■ Exercise objective: Copy out the material below word for word, starting at the line that contains "scientific name: Haliaeetus leucocephalus" and going down through the line that contains "scientific name: Lindernia dubia", with both of those lines included.

■ Data records:
_ _ _ _ _ _ _
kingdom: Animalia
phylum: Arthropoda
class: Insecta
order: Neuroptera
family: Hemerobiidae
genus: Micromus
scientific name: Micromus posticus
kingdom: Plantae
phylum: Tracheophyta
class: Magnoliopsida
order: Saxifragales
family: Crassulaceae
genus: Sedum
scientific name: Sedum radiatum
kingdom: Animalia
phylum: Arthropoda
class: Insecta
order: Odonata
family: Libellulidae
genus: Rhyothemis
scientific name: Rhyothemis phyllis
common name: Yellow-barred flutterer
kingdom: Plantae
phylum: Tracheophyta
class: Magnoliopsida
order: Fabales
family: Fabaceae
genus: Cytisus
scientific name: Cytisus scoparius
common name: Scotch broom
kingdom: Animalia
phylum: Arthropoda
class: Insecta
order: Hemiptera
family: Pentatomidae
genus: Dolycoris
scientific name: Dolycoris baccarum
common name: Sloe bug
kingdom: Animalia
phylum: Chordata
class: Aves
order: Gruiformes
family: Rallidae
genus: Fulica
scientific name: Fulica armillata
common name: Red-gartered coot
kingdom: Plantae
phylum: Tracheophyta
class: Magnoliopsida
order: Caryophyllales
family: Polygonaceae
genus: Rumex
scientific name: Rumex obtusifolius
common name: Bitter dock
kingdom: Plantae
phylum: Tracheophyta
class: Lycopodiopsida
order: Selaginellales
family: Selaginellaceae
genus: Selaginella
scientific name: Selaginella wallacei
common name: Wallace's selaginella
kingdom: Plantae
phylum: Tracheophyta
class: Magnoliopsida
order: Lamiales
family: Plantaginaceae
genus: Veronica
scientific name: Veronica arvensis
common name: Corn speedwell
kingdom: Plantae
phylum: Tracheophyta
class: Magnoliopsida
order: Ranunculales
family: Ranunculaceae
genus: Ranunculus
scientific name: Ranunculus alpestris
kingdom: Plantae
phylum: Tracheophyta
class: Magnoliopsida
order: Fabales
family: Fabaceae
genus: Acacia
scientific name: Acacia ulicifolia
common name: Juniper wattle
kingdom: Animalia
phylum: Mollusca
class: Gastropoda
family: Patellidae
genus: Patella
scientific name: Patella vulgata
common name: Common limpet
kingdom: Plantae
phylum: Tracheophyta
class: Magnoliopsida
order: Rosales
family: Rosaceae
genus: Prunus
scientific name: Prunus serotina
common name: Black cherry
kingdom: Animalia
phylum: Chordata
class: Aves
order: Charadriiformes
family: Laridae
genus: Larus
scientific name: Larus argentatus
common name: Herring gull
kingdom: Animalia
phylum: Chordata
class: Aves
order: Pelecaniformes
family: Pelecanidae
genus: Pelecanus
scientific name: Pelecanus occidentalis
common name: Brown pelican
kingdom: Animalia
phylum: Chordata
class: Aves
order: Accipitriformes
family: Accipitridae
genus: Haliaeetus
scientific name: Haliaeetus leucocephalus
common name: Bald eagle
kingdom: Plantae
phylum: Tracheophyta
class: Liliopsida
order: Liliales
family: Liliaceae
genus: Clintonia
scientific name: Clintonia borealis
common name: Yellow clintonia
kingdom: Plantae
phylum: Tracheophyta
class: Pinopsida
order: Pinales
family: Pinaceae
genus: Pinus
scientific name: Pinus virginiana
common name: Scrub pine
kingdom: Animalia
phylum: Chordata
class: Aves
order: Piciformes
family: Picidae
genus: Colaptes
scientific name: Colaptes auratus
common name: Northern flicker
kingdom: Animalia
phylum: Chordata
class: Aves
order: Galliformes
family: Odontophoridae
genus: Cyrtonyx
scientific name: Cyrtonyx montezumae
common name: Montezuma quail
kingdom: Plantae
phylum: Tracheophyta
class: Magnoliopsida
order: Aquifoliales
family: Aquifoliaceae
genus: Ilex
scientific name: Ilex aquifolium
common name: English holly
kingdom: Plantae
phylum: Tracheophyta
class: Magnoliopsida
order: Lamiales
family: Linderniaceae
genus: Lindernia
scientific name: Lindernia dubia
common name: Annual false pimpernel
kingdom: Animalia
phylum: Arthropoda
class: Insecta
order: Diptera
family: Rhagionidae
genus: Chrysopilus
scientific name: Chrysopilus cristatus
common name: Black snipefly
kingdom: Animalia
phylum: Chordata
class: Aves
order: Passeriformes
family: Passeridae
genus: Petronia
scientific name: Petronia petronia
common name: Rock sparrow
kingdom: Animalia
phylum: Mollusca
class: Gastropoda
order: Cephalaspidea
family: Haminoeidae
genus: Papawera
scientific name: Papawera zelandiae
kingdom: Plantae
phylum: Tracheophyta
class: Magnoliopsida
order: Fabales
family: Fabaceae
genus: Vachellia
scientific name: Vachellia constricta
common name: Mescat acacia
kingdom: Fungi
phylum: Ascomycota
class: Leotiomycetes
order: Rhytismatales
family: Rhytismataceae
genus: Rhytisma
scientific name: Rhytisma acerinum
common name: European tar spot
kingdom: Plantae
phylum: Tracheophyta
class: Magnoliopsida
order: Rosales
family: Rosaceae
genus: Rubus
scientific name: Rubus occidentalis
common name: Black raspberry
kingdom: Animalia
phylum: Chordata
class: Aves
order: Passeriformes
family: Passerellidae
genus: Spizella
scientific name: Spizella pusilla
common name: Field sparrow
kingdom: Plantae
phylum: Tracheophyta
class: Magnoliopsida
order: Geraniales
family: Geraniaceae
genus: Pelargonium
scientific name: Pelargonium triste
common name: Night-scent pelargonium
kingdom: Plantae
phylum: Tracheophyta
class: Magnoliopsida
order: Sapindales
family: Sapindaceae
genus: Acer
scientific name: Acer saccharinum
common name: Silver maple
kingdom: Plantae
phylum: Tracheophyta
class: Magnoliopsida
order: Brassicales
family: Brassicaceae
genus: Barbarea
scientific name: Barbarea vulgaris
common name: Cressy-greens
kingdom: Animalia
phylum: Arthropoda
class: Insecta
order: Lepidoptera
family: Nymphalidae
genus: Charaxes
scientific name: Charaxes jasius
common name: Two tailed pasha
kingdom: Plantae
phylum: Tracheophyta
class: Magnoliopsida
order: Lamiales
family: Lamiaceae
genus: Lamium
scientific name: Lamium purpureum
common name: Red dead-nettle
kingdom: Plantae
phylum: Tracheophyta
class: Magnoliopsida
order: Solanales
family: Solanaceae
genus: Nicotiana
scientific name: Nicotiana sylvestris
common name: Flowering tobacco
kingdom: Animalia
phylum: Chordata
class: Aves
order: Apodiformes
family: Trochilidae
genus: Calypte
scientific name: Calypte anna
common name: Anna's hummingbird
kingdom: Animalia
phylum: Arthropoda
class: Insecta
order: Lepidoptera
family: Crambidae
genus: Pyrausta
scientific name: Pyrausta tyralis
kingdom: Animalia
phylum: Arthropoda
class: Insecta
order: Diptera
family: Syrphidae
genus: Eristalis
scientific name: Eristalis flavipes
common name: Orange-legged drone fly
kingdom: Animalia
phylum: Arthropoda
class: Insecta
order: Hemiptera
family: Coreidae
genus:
_ _ _ _ _ _ _
■ The reply:
scientific name: Haliaeetus leucocephalus
common name: Bald eagle
kingdom: Plantae
phylum: Tracheophyta
class: Liliopsida
order: Liliales
family: Liliaceae
genus: Clintonia
scientific name: Clintonia borealis
common name: Yellow clintonia
kingdom: Plantae
phylum: Tracheophyta
class: Pinopsida
order: Pinales
family: Pinaceae
genus: Pinus
scientific name: Pinus virginiana
common name: Scrub pine
kingdom: Animalia
phylum: Chordata
class: Aves
order: Piciformes
family: Picidae
genus: Colaptes
scientific name: Colaptes auratus
common name: Northern flicker
kingdom: Animalia
phylum: Chordata
class: Aves
order: Galliformes
family: Odontophoridae
genus: Cyrtonyx
scientific name: Cyrtonyx montezumae
common name: Montezuma quail
kingdom: Plantae
phylum: Tracheophyta
class: Magnoliopsida
order: Aquifoliales
family: Aquifoliaceae
genus: Ilex
scientific name: Ilex aquifolium
common name: English holly
kingdom: Plantae
phylum: Tracheophyta
class: Magnoliopsida
order: Lamiales
family: Linderniaceae
genus: Lindernia
scientific name: Lindernia dubia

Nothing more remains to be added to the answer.